Haberler

Millete o maya tutmuyor artık

Muhammed Furkan Güneş

Muhammed Furkan Güneş

05.04.2024 02:40

Türkiye siyasi tarihinde tek partili dönemden çok partili döneme geçildikten sonra, 1946 yılında gerçekleştirilen ilk seçimin en temel özelliği, şaşıracaksınız ama açık oy, gizli sayım şeklinde yapılmıştı. Ve bu seçim kanununa dayandırılan bir usul olarak adil olmasa da hukuki ve yasal bir biçimdi.

4 yıl sonra 1950 yılında gerçekleşen seçimlerde ise seçim kanunu değişecek, önceki sistem ters yüz edilerek, gizli oy açık sayım şeklinde insanlar sandıklara gidecekti.

Onun içindir ki 1950 yılında gerçekleştirilen ve TBMM'nin 9. Dönem Milletvekillerinin seçildiği seçimin, Türkiye siyasal tarihinin ilk demokratik seçimi olduğu söylenir.

1946 yılında gerçekleştirilen ve seçmenin siyasi tercihlerini açık oylamayla gizleyemediği ama iktidarın oyları, çıkarları lehine gizli saydığı seçimin sonucunda; CHP 397, DP 61 ve bağımsız 7 milletvekili TBMM koltuklarına oturacaktı.

1950 yılına gelindiğinde, seçim kanunu ve seçim usulünün ters yüz edilmesiyle gizli oy açık sayıma geçilince, sonuçlar da aynı şekilde ters yüz olacak DP "Yeter Söz Milletindir" sloganıyla ve yüzde 55 oy oranıyla CHP'nin 27 yıllık iktidarını yıkacaktı. Seçim sonucunda meclisin 416 koltuğuna DP, 69'una CHP, 1'ine MP ve 1'ine de bağımsız milletvekilleri oturacaktı.

Geçtiğimiz Pazar günü gerçekleştirilen seçimlerde ortaya çıkan sonuç CHP için, en son 1977 yılında aldığı galibiyetten ve 47 yıl boyunca yaşadığı mağlubiyetlerden sonra elde ettiği ilk zaferidir denilebilir.

Ama bu ifadelere şu yorum da eklenirse garip olmaz; kazanılmamış, iktidar ve yanlışlarının hediyesi, iktidar karşıtı tüm diğer muhaliflerin karşıtlığının nişanesidir. Ki Cumhurbaşkanı Erdoğan'ın seçim sonrasında yaptığı öz eleştiri ile "Milletin sinesinden doğmuş bir partinin en büyük düşmanı, vatandaşla arasına duvar örmesidir" diyerek, emekli maaşları, hayat pahalılığı ve enflasyona atıfta bulunup "Hangi konumda olursa olsun kimse bundan layüsel değil" demesi de yukarıdaki yorumun delilidir.

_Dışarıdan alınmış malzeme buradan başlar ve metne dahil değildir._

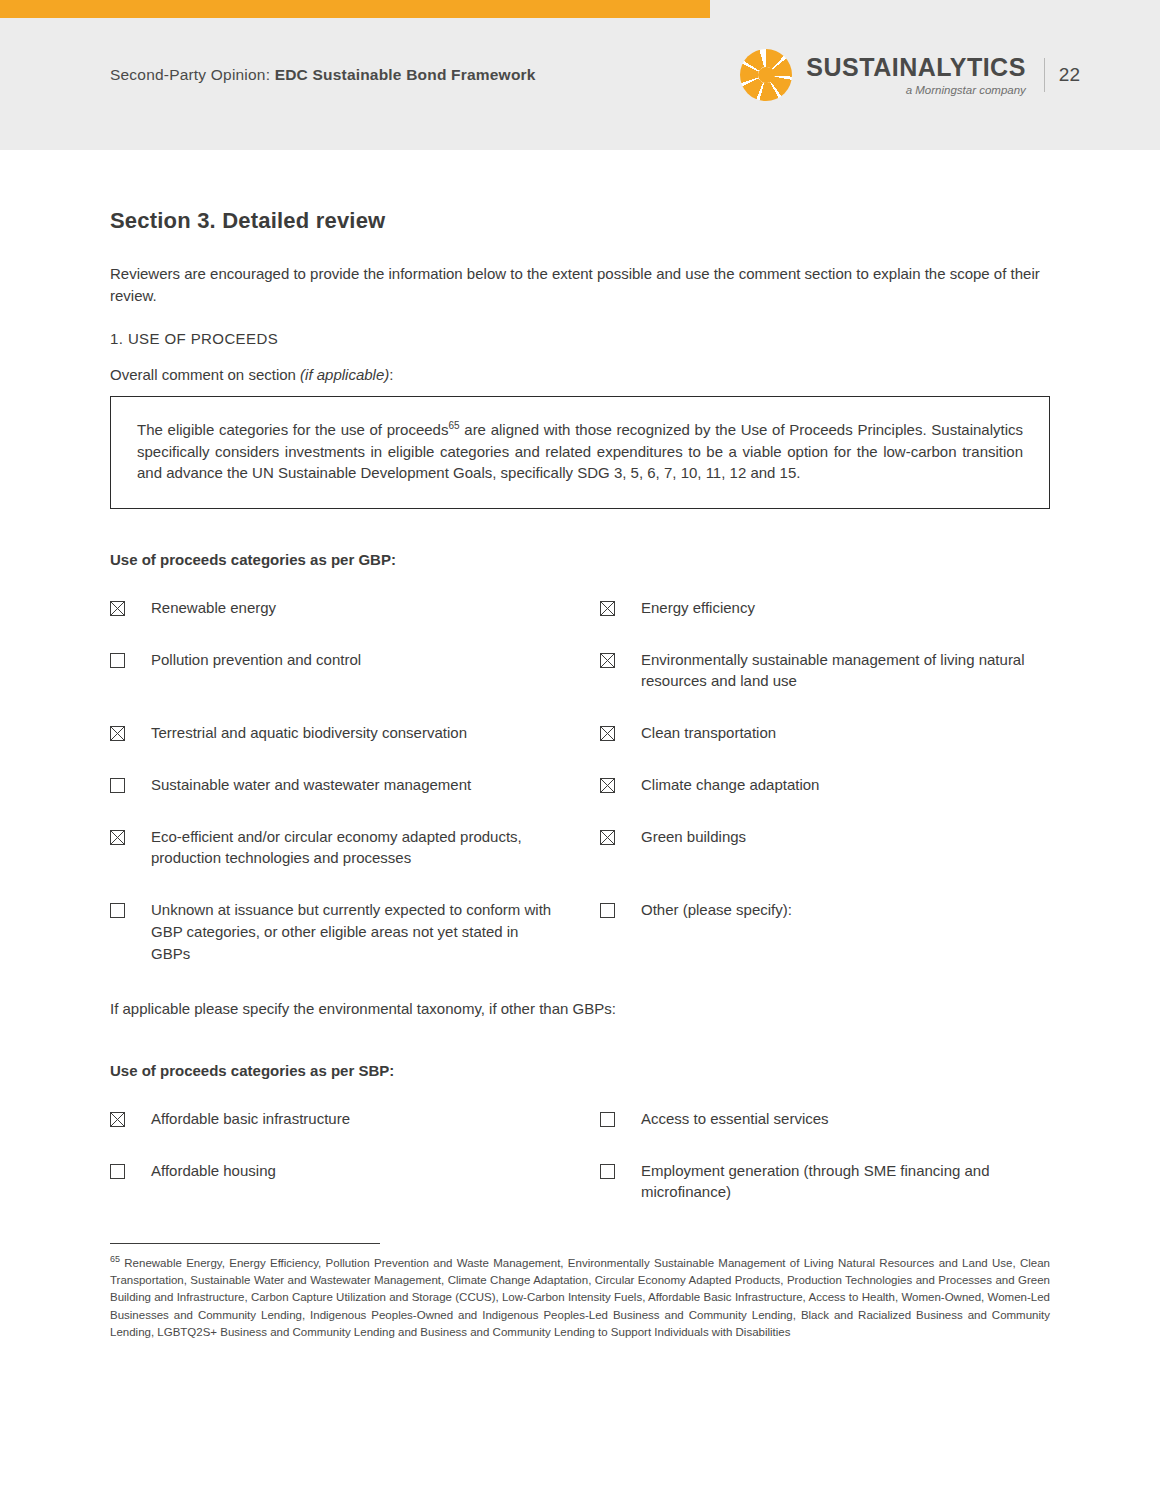Second-Party Opinion: EDC Sustainable Bond Framework
SUSTAINALYTICS
a Morningstar company
22
Section 3. Detailed review
Reviewers are encouraged to provide the information below to the extent possible and use the comment section to explain the scope of their review.
1. USE OF PROCEEDS
Overall comment on section (if applicable):
The eligible categories for the use of proceeds65 are aligned with those recognized by the Use of Proceeds Principles. Sustainalytics specifically considers investments in eligible categories and related expenditures to be a viable option for the low-carbon transition and advance the UN Sustainable Development Goals, specifically SDG 3, 5, 6, 7, 10, 11, 12 and 15.
Use of proceeds categories as per GBP:
Renewable energy
Energy efficiency
Pollution prevention and control
Environmentally sustainable management of living natural resources and land use
Terrestrial and aquatic biodiversity conservation
Clean transportation
Sustainable water and wastewater management
Climate change adaptation
Eco-efficient and/or circular economy adapted products, production technologies and processes
Green buildings
Unknown at issuance but currently expected to conform with GBP categories, or other eligible areas not yet stated in GBPs
Other (please specify):
If applicable please specify the environmental taxonomy, if other than GBPs:
Use of proceeds categories as per SBP:
Affordable basic infrastructure
Access to essential services
Affordable housing
Employment generation (through SME financing and microfinance)
65 Renewable Energy, Energy Efficiency, Pollution Prevention and Waste Management, Environmentally Sustainable Management of Living Natural Resources and Land Use, Clean Transportation, Sustainable Water and Wastewater Management, Climate Change Adaptation, Circular Economy Adapted Products, Production Technologies and Processes and Green Building and Infrastructure, Carbon Capture Utilization and Storage (CCUS), Low-Carbon Intensity Fuels, Affordable Basic Infrastructure, Access to Health, Women-Owned, Women-Led Businesses and Community Lending, Indigenous Peoples-Owned and Indigenous Peoples-Led Business and Community Lending, Black and Racialized Business and Community Lending, LGBTQ2S+ Business and Community Lending and Business and Community Lending to Support Individuals with Disabilities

"Milletimizin bizi CHP'nin arkasına niçin ittiğini çok iyi analiz etmeliyiz" diyerek Cumhurbaşkanı Erdoğan öz eleştiri verirken CHP de, 22 yıldır AK Parti'ye teveccüh eden seçmen, umudunu bize ne şart ve umutla verdi, diye düşünmesi gerekir. Elbette 47 yıldır hasretiyle yanıp, nihayet kavuştuğu zaferin sarhoşluğunu atıp ayıldıktan sonra.

Millet, nasıl ki 74 yıl önce "açık oy gizli sayım" gibi bir abukluğu cezalandırıp Demokrat Partiyle, CHP'yi kibrine boğduysa bugün de yaşanan çok farklı değil.

Ve milletin, emanetini teslim ettiği muhalefet ve yanı sıra iktidar ve tüm siyasal partiler bilmelidir ki artık ne alicengiz oyunları, ne antidemokratik uygulamalar ne de hukuksuzlukla bir yere varılmıyor.

Varılsaydı eğer, taşımalı oylar ya da Van'da birilerince oynanan ve tüm memleketi, sağcısı solcusuyla ayağa kaldıran, sokakları savaş yerine çeviren oyunlarla varılırdı.

Artık belli ki bu millet, kamplaşmanın, korkunun gömleğini yırttı, öyle iki vaatle bir dürüm ayrana kanmıyor.

Artık bu millet her oyunu yutmuyor, her mayayı tutmuyor hele ki bozuğunu hiç tutmuyor.